Railway station in the Netherlands

Woerden railway station (Dutch: Station Woerden) is the railway station of Woerden, Netherlands. The railway station was opened on 21 May 1855 on the Utrecht–Rotterdam railway. In 1911 a new building was built in Jugendstil. During 1993-1996 the railway station was modernised, replacing the wooden roof and stairways by modern ones, while maintaining the Jugendstil building.

During the closing decades of the twentieth century growing numbers of stopping trains at the station and a sustained rise in the level of motorised traffic led to increasing delays both for cyclists and for motorists at the level crossing directly adjacent to the station on its western side. The matter was finally addressed early in the twenty-first century with the construction of a short section of a road tunnel under the railway lines: this replaced the old level crossing.
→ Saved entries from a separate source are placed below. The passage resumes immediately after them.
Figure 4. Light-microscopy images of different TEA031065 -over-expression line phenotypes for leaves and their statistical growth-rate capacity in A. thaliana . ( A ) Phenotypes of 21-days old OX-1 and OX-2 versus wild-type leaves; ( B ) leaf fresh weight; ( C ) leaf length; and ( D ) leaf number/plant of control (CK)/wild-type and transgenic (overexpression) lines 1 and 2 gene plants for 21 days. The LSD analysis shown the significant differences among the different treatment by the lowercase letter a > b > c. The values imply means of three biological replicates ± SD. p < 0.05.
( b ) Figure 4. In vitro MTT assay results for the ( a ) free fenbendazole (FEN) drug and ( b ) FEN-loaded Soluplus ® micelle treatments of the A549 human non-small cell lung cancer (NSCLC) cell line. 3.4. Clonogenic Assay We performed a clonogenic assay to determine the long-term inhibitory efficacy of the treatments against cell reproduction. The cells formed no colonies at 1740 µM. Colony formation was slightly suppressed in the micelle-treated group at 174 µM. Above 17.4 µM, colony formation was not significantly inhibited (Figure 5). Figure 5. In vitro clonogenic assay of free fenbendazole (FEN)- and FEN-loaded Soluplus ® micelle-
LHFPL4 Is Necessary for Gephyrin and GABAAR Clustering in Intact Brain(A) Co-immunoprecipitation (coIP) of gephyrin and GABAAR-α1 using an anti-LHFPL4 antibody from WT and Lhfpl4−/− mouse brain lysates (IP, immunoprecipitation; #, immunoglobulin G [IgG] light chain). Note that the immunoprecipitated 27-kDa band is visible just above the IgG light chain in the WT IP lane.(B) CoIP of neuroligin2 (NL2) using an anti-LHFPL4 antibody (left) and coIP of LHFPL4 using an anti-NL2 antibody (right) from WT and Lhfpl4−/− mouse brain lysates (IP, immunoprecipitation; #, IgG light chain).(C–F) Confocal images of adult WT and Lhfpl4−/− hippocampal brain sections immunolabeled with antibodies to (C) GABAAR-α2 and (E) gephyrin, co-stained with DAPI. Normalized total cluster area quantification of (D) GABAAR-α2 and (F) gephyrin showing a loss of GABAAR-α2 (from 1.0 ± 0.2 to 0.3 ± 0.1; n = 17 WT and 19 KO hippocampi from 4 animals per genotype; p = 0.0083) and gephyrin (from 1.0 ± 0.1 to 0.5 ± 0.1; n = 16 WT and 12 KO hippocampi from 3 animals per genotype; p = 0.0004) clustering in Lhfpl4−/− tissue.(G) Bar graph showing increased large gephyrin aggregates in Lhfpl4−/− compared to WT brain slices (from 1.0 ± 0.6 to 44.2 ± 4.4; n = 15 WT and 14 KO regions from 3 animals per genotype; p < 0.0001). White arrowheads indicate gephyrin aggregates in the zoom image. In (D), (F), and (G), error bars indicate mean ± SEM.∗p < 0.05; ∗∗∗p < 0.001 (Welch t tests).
The station has two platforms and two entrances. On every entrance, there is bicycle parking.

==Train services==
The following services call at Woerden:
- 2x per hour intercity service Leiden - Alphen aan den Rijn - Utrecht
- 2x per hour local service (sprinter) Uitgeest - Amsterdam - Woerden - Gouda - Rotterdam
- 2x per hour local service (sprinter) The Hague - Gouda- Woerden - Utrecht - Houten - Geldermalsen - Den Bosch
- 2x per hour local service (sprinter) Woerden - Utrecht - Houten - Tiel

==Accidents==
===Woerden train accident===

Near the station a British furlough train derailed on 21 November 1960 killing 2 people and 10 people were injured.

===Harmelen train disaster===

Near the station the worst railway accident in the history of the Netherlands took place on 8 January 1962, killing 93 people.